(Dataset entries)
===============

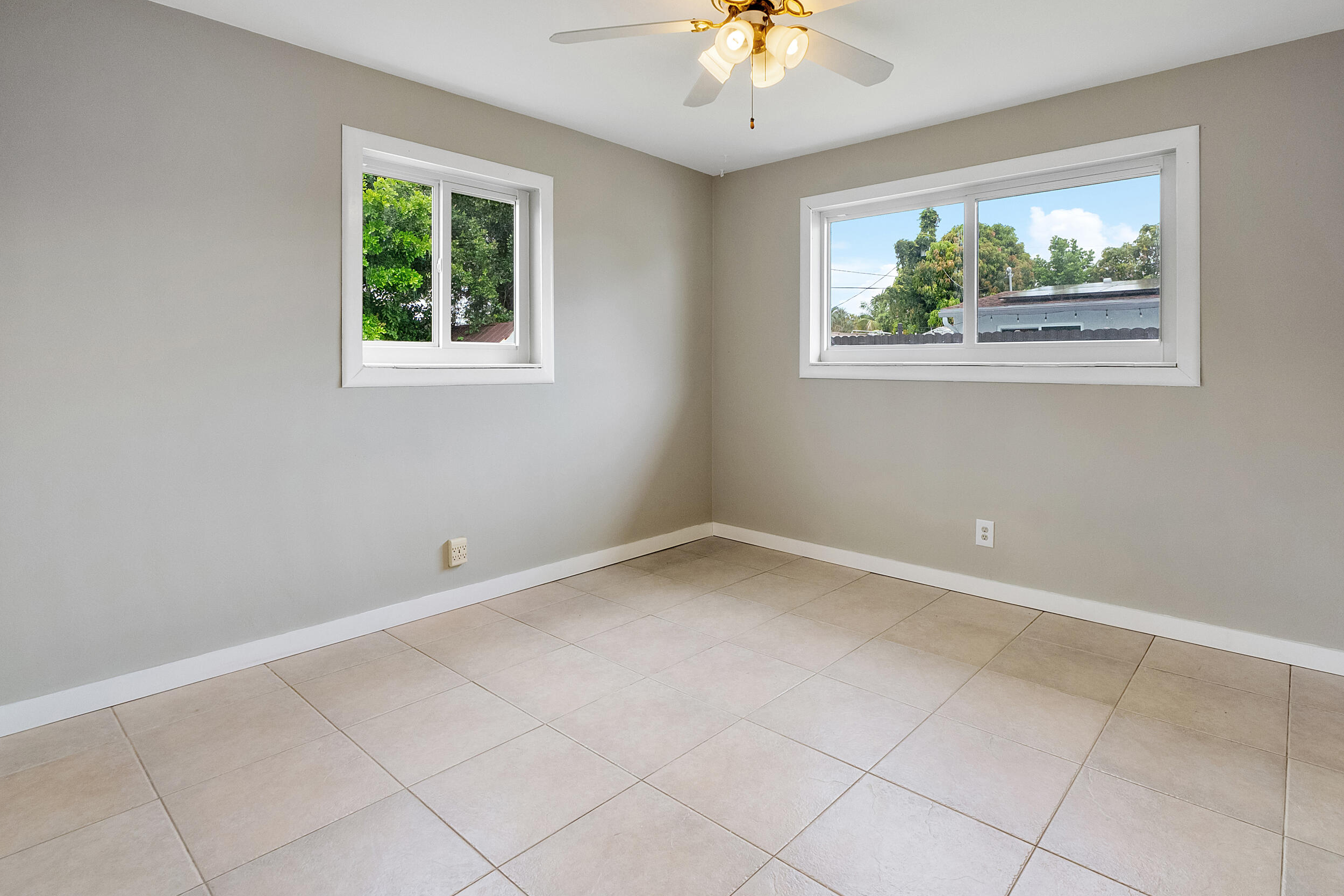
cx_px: 708
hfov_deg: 89.9
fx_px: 672
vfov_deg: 66.8
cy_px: 360
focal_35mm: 18
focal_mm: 10
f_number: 8
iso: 800
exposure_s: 1/160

===============

What you are asked to do = Because only the text is wanted, copy each record above precisely and omit its pictures.

Task answer =
cx_px: 708
hfov_deg: 89.9
fx_px: 672
vfov_deg: 66.8
cy_px: 360
focal_35mm: 18
focal_mm: 10
f_number: 8
iso: 800
exposure_s: 1/160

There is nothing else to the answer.